- EXERCISE AIM
Write out the entries exactly. None of the pictures should appear in the copy.

Extracted records:
= Beginning of Section =

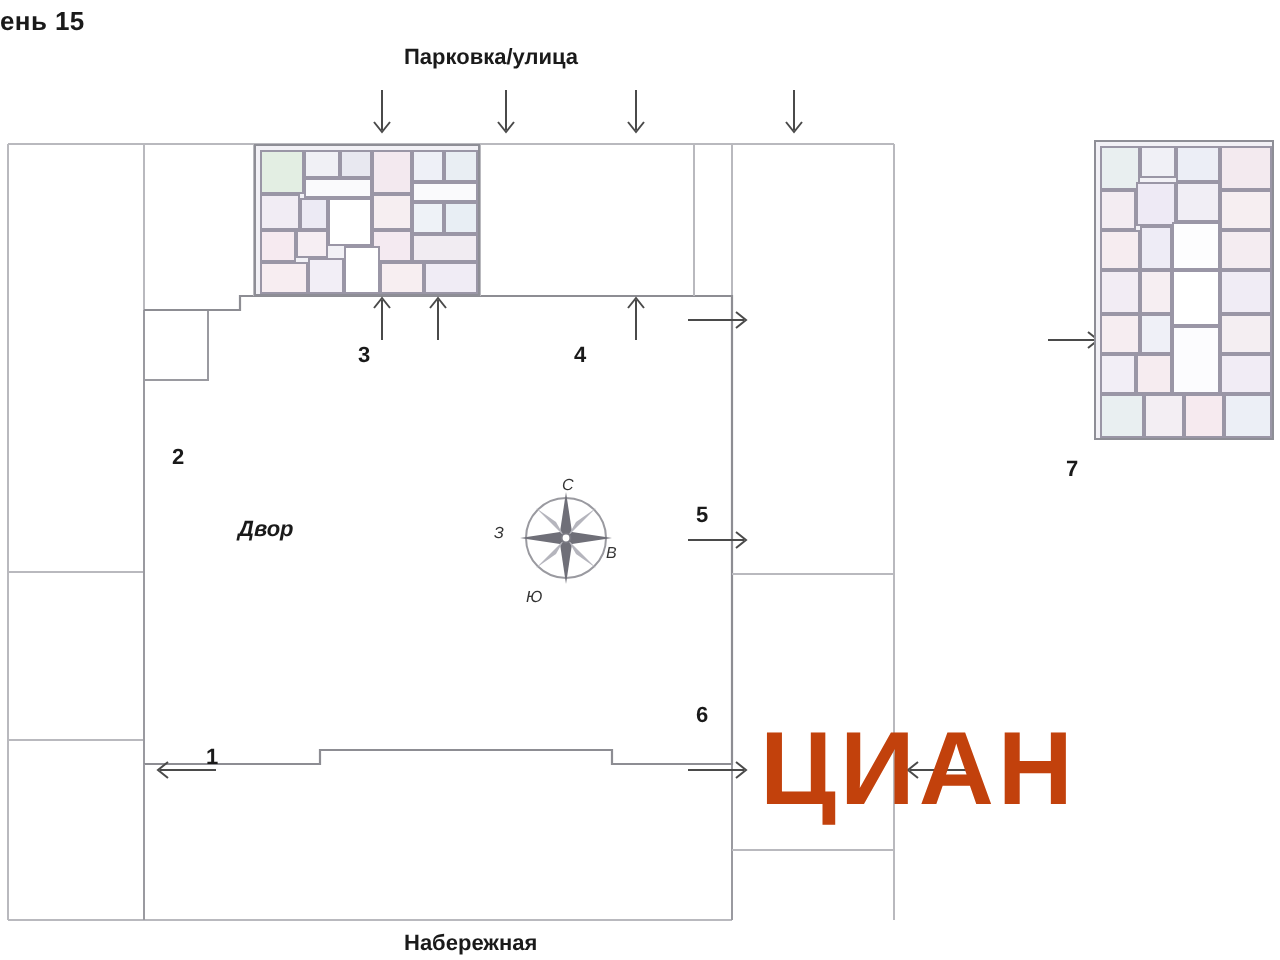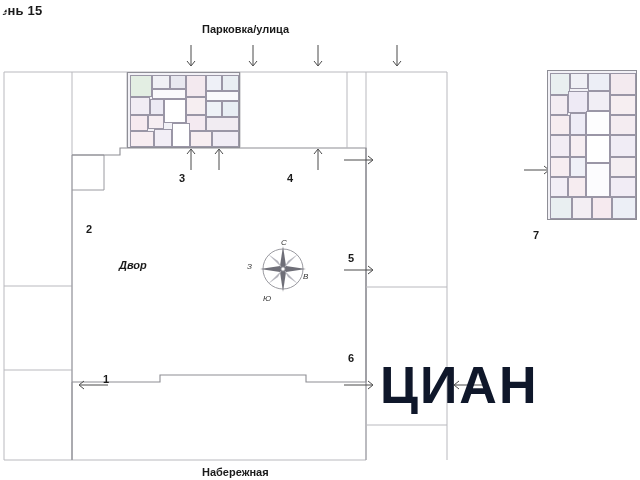--- a/index.html
+++ b/index.html
@@ -8,21 +8,20 @@
     background: #ffffff;
   }
   #root {
     position: relative;
     width: 640px;
     height: 480px;
     overflow: hidden;
     background: #ffffff;
     font-family: "Liberation Sans", sans-serif;
     color: #1a1a1a;
-    border-radius: 26px;
   }
   
   .lbl {
     position: absolute;
     white-space: nowrap;
     font-size: 11px;
     color: #1a1a1a;
   }
   .lbl-title {
     font-size: 13px;
@@ -72,21 +71,21 @@
     width: 62px;
     height: 62px;
   }
   
   #watermark {
     position: absolute;
     left: 380px;
     top: 355px;
     font-size: 52px;
     font-weight: bold;
-    color: #0f172a;
+    color: #c2410c;
     letter-spacing: 2px;
     user-select: none;
   }
 </style>
 </head>
 <body>
 
 <div id="root">
 
   <div class="lbl lbl-title" style="left:0px; top:3px;">ень 15</div>

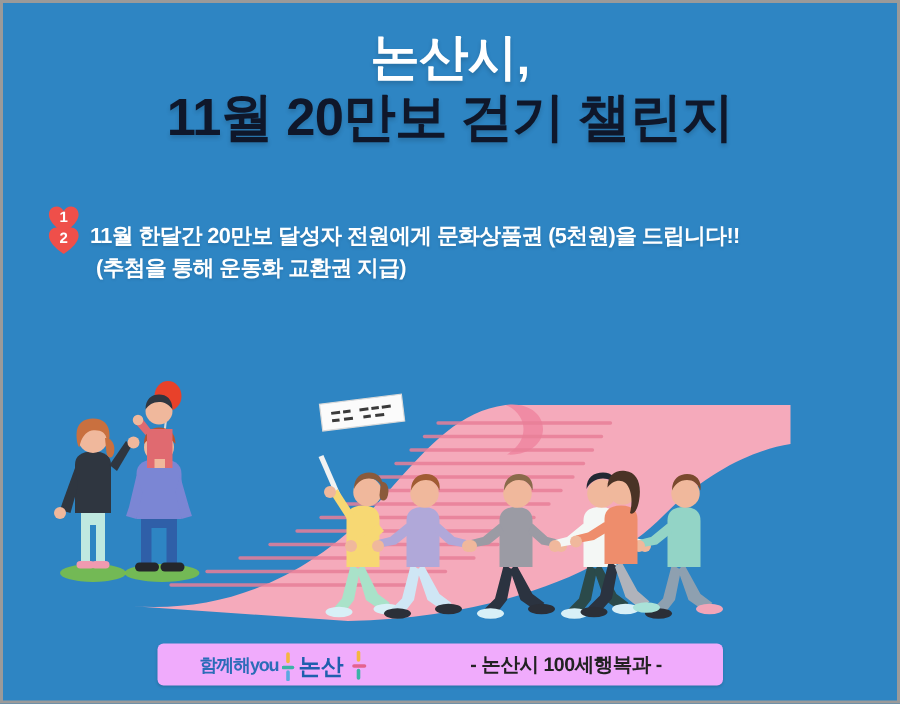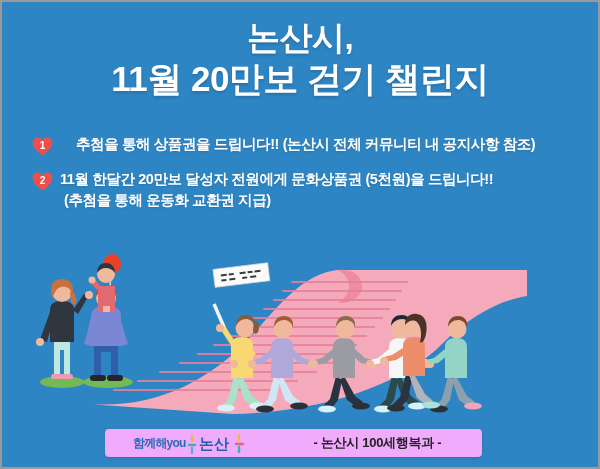--- a/index.html
+++ b/index.html
@@ -34,21 +34,21 @@
     font-size: 33px;
     font-weight: bold;
     color: #ffffff;
     letter-spacing: -0.5px;
     text-shadow: 0 2px 3px rgba(0,0,0,0.16);
   }
   .title-line2 {
     margin-top: 4px;
     font-size: 35px;
     font-weight: bold;
-    color: #ffffff;
+    color: #0f172a;
     letter-spacing: -0.5px;
     text-shadow: 0 2px 3px rgba(0,0,0,0.16);
   }
 
   
   .bullets {
     position: absolute;
     top: 132px;
     left: 30px;
     width: 556px;
@@ -143,21 +143,20 @@
 
   <div class="bullets">
 
     <div class="bullet-item b1">
       <div class="heart">
         <svg viewBox="0 0 21 19" xmlns="http://www.w3.org/2000/svg">
           <path d="M10.5 18.2C10.5 18.2 0.6 12.3 0.6 6.0 C0.6 2.5 3.2 0.6 5.6 0.6 C7.8 0.6 9.6 1.9 10.5 3.6 C11.4 1.9 13.2 0.6 15.4 0.6 C17.8 0.6 20.4 2.5 20.4 6.0 C20.4 12.3 10.5 18.2 10.5 18.2 Z" fill="#ef4f4a"></path>
         </svg>
         <span class="heart-num">1</span>
       </div>
-      <div class="bullet-l2">추첨을 통해 상품권을 드립니다!! (논산시 전체 커뮤니티 내 공지사항 참조)</div>
     </div>
 
     <div class="bullet-item b2">
       <div class="heart">
         <svg viewBox="0 0 21 19" xmlns="http://www.w3.org/2000/svg">
           <path d="M10.5 18.2C10.5 18.2 0.6 12.3 0.6 6.0 C0.6 2.5 3.2 0.6 5.6 0.6 C7.8 0.6 9.6 1.9 10.5 3.6 C11.4 1.9 13.2 0.6 15.4 0.6 C17.8 0.6 20.4 2.5 20.4 6.0 C20.4 12.3 10.5 18.2 10.5 18.2 Z" fill="#ef4f4a"></path>
         </svg>
         <span class="heart-num">2</span>
       </div>
       <div class="bullet-l1">11월 한달간 20만보 달성자 전원에게 문화상품권 (5천원)을 드립니다!!</div>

= End of Section =

- SOLUTION TO THIS TASK
--- a/index.html
+++ b/index.html
@@ -8,21 +8,20 @@
     background: #ffffff;
   }
   #root {
     position: relative;
     width: 640px;
     height: 480px;
     overflow: hidden;
     background: #ffffff;
     font-family: "Liberation Sans", sans-serif;
     color: #1a1a1a;
-    border-radius: 26px;
   }
   
   .lbl {
     position: absolute;
     white-space: nowrap;
     font-size: 11px;
     color: #1a1a1a;
   }
   .lbl-title {
     font-size: 13px;
@@ -72,21 +71,21 @@
     width: 62px;
     height: 62px;
   }
   
   #watermark {
     position: absolute;
     left: 380px;
     top: 355px;
     font-size: 52px;
     font-weight: bold;
-    color: #0f172a;
+    color: #c2410c;
     letter-spacing: 2px;
     user-select: none;
   }
 </style>
 </head>
 <body>
 
 <div id="root">
 
   <div class="lbl lbl-title" style="left:0px; top:3px;">ень 15</div>

--- a/index.html
+++ b/index.html
@@ -34,21 +34,21 @@
     font-size: 33px;
     font-weight: bold;
     color: #ffffff;
     letter-spacing: -0.5px;
     text-shadow: 0 2px 3px rgba(0,0,0,0.16);
   }
   .title-line2 {
     margin-top: 4px;
     font-size: 35px;
     font-weight: bold;
-    color: #ffffff;
+    color: #0f172a;
     letter-spacing: -0.5px;
     text-shadow: 0 2px 3px rgba(0,0,0,0.16);
   }
 
   
   .bullets {
     position: absolute;
     top: 132px;
     left: 30px;
     width: 556px;
@@ -143,21 +143,20 @@
 
   <div class="bullets">
 
     <div class="bullet-item b1">
       <div class="heart">
         <svg viewBox="0 0 21 19" xmlns="http://www.w3.org/2000/svg">
           <path d="M10.5 18.2C10.5 18.2 0.6 12.3 0.6 6.0 C0.6 2.5 3.2 0.6 5.6 0.6 C7.8 0.6 9.6 1.9 10.5 3.6 C11.4 1.9 13.2 0.6 15.4 0.6 C17.8 0.6 20.4 2.5 20.4 6.0 C20.4 12.3 10.5 18.2 10.5 18.2 Z" fill="#ef4f4a"></path>
         </svg>
         <span class="heart-num">1</span>
       </div>
-      <div class="bullet-l2">추첨을 통해 상품권을 드립니다!! (논산시 전체 커뮤니티 내 공지사항 참조)</div>
     </div>
 
     <div class="bullet-item b2">
       <div class="heart">
         <svg viewBox="0 0 21 19" xmlns="http://www.w3.org/2000/svg">
           <path d="M10.5 18.2C10.5 18.2 0.6 12.3 0.6 6.0 C0.6 2.5 3.2 0.6 5.6 0.6 C7.8 0.6 9.6 1.9 10.5 3.6 C11.4 1.9 13.2 0.6 15.4 0.6 C17.8 0.6 20.4 2.5 20.4 6.0 C20.4 12.3 10.5 18.2 10.5 18.2 Z" fill="#ef4f4a"></path>
         </svg>
         <span class="heart-num">2</span>
       </div>
       <div class="bullet-l1">11월 한달간 20만보 달성자 전원에게 문화상품권 (5천원)을 드립니다!!</div>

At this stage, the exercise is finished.